The spread of the COVID-19 Delta variant is raising infections, leading some companies and governments to require vaccinations and raising concerns about the U.S. economic recovery.

But on Wednesday, Federal Reserve Chair Jerome Powell injected a note of reassurance, suggesting that the delta variant poses little threat to the economy, at least so far.

“What we’ve seen is with successive waves of COVID over the past year and some months now," Powell said at a news conference, "there has tended to be less in the way of economic implications from each wave.
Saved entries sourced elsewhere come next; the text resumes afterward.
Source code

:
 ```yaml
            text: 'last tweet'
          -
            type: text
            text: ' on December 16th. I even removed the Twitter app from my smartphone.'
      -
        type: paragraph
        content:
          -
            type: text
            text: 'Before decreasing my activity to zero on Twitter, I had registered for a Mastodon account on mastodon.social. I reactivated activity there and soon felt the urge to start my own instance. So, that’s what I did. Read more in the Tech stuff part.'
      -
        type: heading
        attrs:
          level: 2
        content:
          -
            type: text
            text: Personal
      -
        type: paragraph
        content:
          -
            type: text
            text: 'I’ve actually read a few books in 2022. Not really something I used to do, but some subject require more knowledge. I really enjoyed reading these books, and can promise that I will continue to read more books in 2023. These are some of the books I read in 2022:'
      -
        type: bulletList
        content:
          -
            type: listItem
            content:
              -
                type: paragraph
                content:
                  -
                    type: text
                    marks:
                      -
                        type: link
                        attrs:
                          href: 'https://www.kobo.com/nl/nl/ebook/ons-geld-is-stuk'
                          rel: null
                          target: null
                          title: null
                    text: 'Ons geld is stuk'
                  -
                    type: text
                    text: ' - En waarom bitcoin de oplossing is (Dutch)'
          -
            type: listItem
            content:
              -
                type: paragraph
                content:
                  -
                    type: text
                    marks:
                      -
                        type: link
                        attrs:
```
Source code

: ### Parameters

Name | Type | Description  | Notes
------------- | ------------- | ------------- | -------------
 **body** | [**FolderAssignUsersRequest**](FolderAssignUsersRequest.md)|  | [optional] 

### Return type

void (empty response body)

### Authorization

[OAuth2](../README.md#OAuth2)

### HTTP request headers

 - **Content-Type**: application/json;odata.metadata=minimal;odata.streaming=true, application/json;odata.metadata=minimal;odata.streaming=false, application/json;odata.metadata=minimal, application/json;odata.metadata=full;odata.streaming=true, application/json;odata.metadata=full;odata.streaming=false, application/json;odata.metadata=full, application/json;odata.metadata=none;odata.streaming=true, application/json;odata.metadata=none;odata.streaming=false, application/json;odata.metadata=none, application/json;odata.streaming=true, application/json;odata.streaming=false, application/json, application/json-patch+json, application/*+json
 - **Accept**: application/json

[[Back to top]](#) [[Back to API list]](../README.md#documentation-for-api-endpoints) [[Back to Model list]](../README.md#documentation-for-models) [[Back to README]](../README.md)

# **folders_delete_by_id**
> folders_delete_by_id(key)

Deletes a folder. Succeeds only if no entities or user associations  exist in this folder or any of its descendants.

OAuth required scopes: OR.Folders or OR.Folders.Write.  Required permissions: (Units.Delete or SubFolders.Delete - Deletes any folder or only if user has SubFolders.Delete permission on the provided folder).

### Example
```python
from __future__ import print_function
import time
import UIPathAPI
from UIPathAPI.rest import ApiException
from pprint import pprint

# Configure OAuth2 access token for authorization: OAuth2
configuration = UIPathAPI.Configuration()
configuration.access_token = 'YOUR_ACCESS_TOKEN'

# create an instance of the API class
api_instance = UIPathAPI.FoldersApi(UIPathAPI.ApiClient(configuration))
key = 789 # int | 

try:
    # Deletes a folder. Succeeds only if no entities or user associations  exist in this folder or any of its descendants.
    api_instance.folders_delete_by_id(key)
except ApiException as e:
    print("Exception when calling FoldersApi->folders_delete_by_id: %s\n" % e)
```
We will see whether that is the case with the delta variety, but it’s certainly not an unreasonable expectation.”

Powell spoke after the Fed ended its latest policy meeting in which it signaled, for the first time since the pandemic began to ease, that the economy is moving closer to the “substantial further progress” it wants to see before reducing the $120 billion in bonds it is buying each month.

Those purchases are intended to lower interest rates on longer-term consumer and business loans to spur more borrowing and spending.

A reduction in the bond buying, which likely won't start until the end of this year or early next year, would represent the start of a gradual pullback in the Fed's support for the economy. 

Only when the bond purchases are completed is the Fed expected to begin considering raising its benchmark interest rate from zero, where it's been since the pandemic erupted in March last year.